Pensó en su hija. «¿Para qué necesita saberlo? ¿Por qué necesitaría saber nada acerca del mal y los abominables impulsos de algunos hombres?»

No encontró respuesta para aquella pregunta.

Por la entrada de la sala serpenteaban gruesos cables de televisión negros. Varios cámaras se ocupaban de la puesta a punto en el pasillo, para obtener sus tomas de la única cámara que podría acceder a la vista. Una mezcla de periodistas de prensa y televisión daban vueltas en el pasillo; el personal de televisión iba vestido de manera ligeramente más elegante, mejor peinado y en apariencia más aseado que sus rivales de la prensa escrita, cuyo aspecto algo desaliñado les concedía cierta superioridad moral.
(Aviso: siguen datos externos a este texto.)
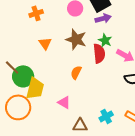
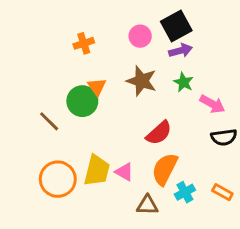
red semicircle: (99, 53) -> (159, 133), moved, turned 54
orange semicircle: (76, 72) -> (165, 169), moved, size x1.6
green circle: (23, 76) -> (82, 101), moved
yellow trapezoid: (35, 88) -> (97, 170), moved

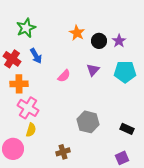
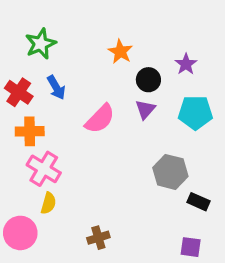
black circle: (99, 41) -> (148, 80), moved
pink semicircle: (64, 76) -> (100, 119), size x1.5
gray hexagon: (88, 122) -> (170, 172), moved
purple square: (122, 158) -> (191, 247), turned 32

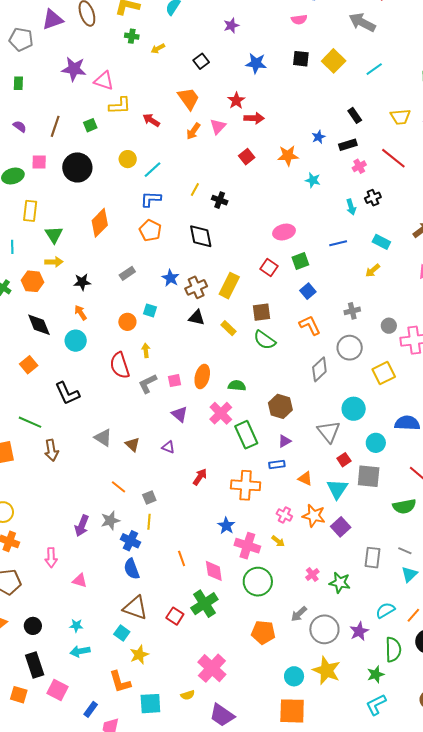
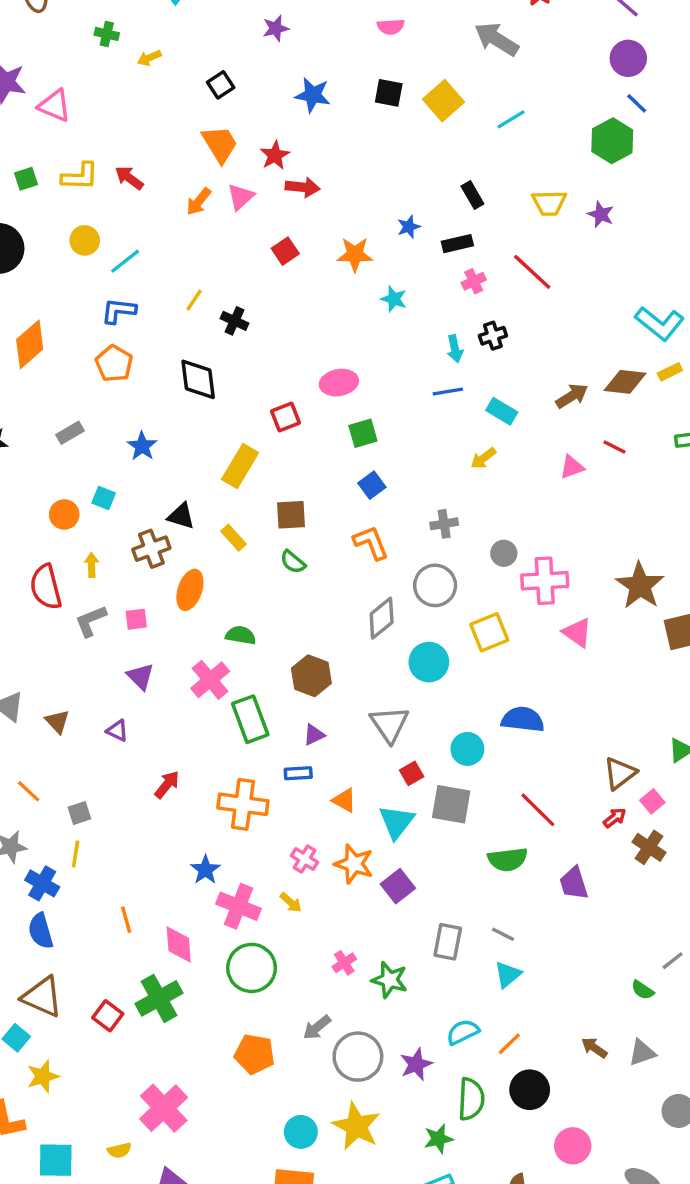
orange trapezoid: (188, 99) -> (220, 144), moved
yellow L-shape: (120, 106) -> (80, 176), moved
blue line: (338, 243) -> (448, 391), moved
red square: (269, 268) -> (286, 417), moved, turned 30
brown cross: (196, 287) -> (151, 549), moved
green semicircle: (265, 340) -> (293, 562), size x0.7
orange ellipse: (202, 376) -> (190, 590), moved
cyan circle: (354, 409) -> (429, 662), moved

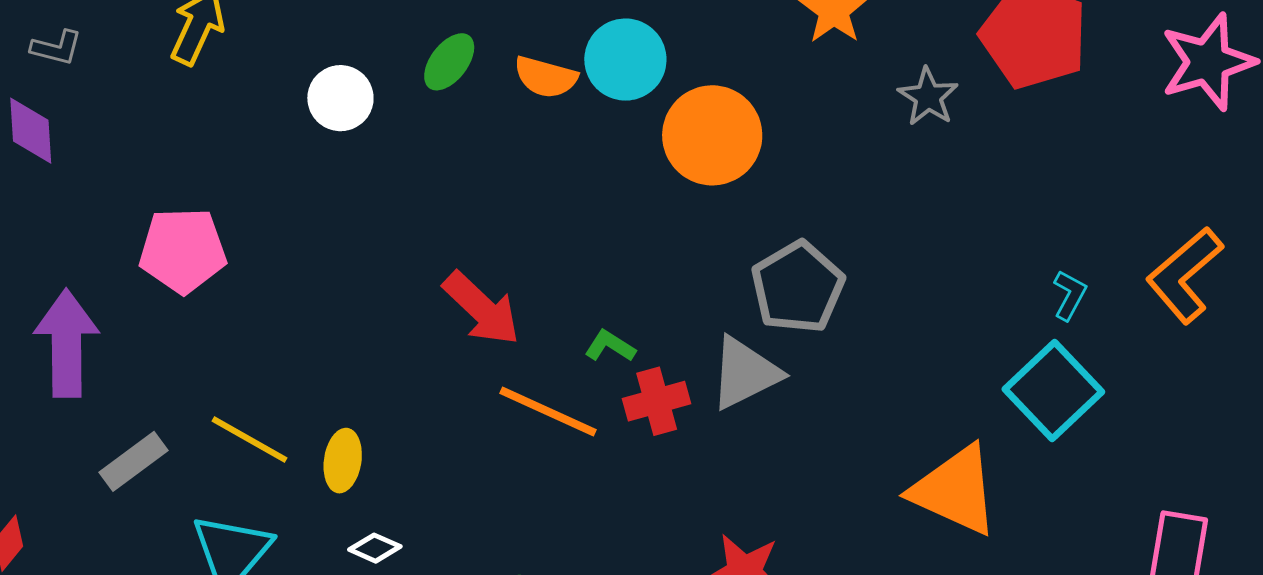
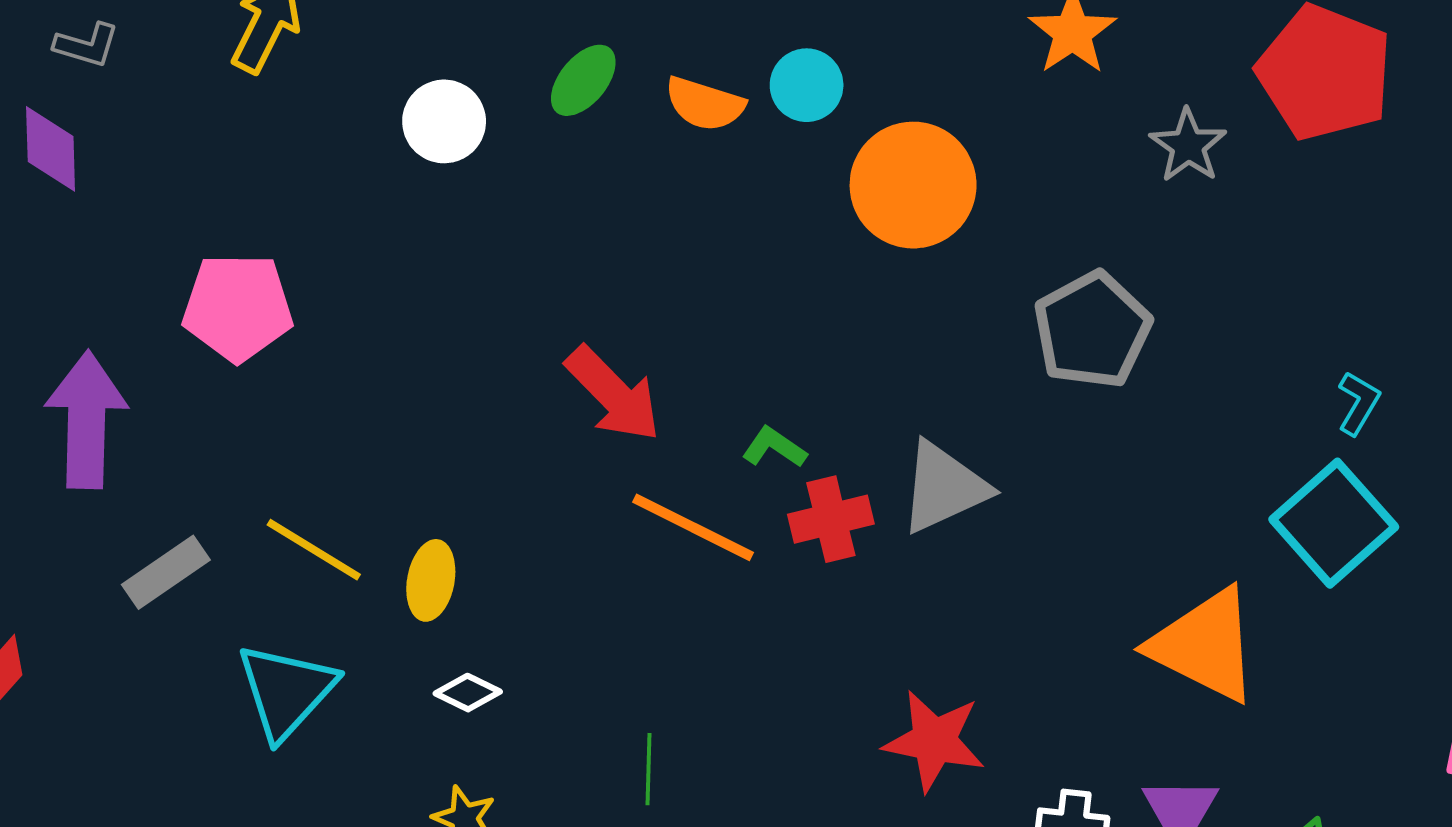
cyan circle: (625, 60) -> (807, 85), size x0.7
gray pentagon: (798, 287) -> (1092, 330), moved

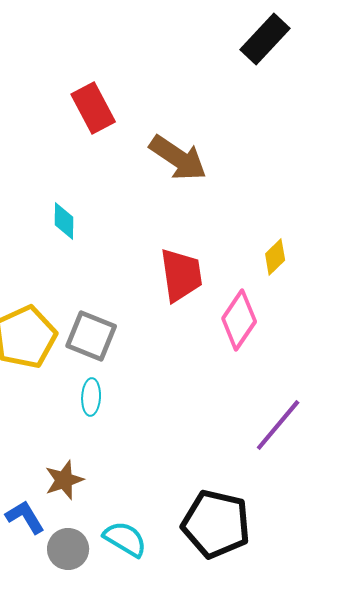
—¡Menudo gentío! —dijo el fotógrafo que caminaba detrás de Cowart, jugueteando con la lente de su Leica—. Nadie quiere perderse la fiesta.

Hacía unas diez semanas que se habían publicado los artículos. La presentación de documentos y otras estratagemas habían aplazado la vista en dos ocasiones. Fuera del juzgado del condado de Escambia, el implacable sol de Florida abrasaba la tierra; pero en el interior de aquel moderno edificio hacía fresco. Las voces reverberaban con facilidad, de manera que la mayoría de la gente hablaba en susurros aunque no fuese necesario. Junto a las anchas puertas de la sala, un pequeño rótulo con letras doradas ponía: JUEZ HARLEY TRENCH. TRIBUNAL FEDERAL DE APELACIONES.

—¿Este es el que le dijo al muchacho que debía morir como una alimaña? —preguntó el fotógrafo.

—Exacto.

—No creo que le haga gracia ver todo este circo. —Señaló con su Leica la multitud de cámaras y periodistas.

—Te equivocas. Es año de elecciones, así que le encantará la publicidad.

—Pero sólo si hace lo correcto.

—Lo que el pueblo espera que haga.

—Que dudo sea lo mismo.

Cowart asintió.

—Ya. Pero nunca se sabe. Apuesto a que ahora está a puerta cerrada en su despacho, llamando por teléfono a los políticos de cada localidad hasta la frontera con Alabama, para saber qué hacer.